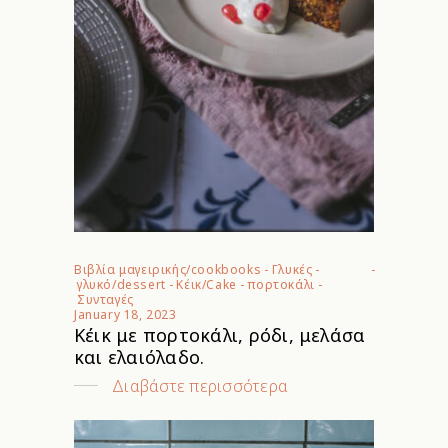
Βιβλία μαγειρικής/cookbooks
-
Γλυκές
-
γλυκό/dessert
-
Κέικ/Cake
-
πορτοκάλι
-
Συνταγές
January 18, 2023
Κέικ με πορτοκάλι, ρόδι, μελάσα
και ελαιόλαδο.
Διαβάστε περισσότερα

--

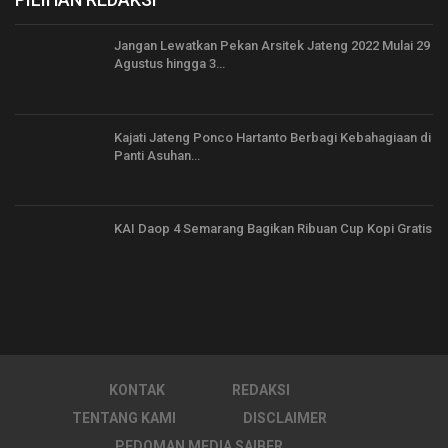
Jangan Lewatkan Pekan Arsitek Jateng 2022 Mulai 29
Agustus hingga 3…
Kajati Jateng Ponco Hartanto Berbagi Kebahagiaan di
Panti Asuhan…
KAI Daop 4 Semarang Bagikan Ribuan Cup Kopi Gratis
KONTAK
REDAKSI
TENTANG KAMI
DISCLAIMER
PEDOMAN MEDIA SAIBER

#### Instructions to follow:
Quote verbatim the lines of the listing from the line containing "Βιβλία μαγειρικής/cookbooks" up to and including the line containing "Διαβάστε περισσότερα".

#### Result for this exercise:
Βιβλία μαγειρικής/cookbooks
-
Γλυκές
-
γλυκό/dessert
-
Κέικ/Cake
-
πορτοκάλι
-
Συνταγές
January 18, 2023
Κέικ με πορτοκάλι, ρόδι, μελάσα
και ελαιόλαδο.
Διαβάστε περισσότερα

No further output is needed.